Scholar's discussion on HIP as an alternative to AI/SW research
4/5/2004
2:35 PM
Comment from an AI scholar:
There are a several points that should be crystal clear:
1. RDF is arbitrarily expressive.
It allows you to encode ternary relations, and these are arbitrarily
expressive. [18]
2. Reduced expressivity is a "design feature" of description
logics and first-order predicate calculus people intended to buy better
computational and proof-theoretic properties.
3. Turing machines are universal. They can perform any computation, provided we don't concern ourselves with how long it takes or whether it terminates. [19]
Any discussions therefore should center on how we represent our problem and support efficient algorithms (space & time computational complexity).

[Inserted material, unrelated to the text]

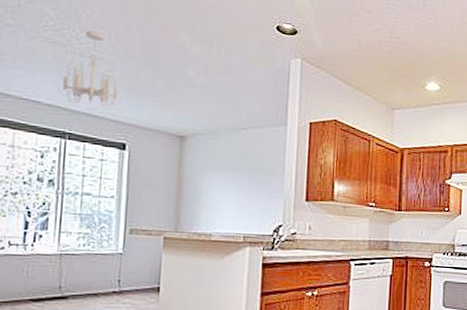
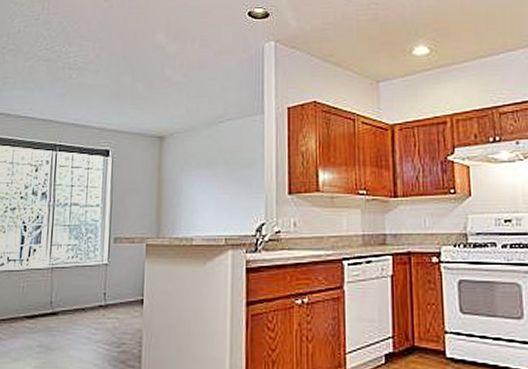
chandelier: present [58,31,122,110] -> none [50,45,105,119]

Critiques of AI in general are meaningless because of points 1 and 3. [18] [19]
Critiques of the semantic web and specific AI approaches must center on point 2, ie can we adequately represent the problem? Can we compute interesting results with reasonable resources? [20]
At first approximation, the AI and NL communities have no idea about informal knowledge (e.g, the latter Wittgenstein), including how to represent it, and how to work with it. This leads to well-known problems:
* Brittleness in AI systems when concepts are ungrounded in the
phenomena from which they were derived;
* Pre-paradigmatic weakness (or just a void) in semantic perception, reference, and representation in NL systems.
I'm not sure how many funding decisions for research in these areas are informed by an awareness of these basic issues.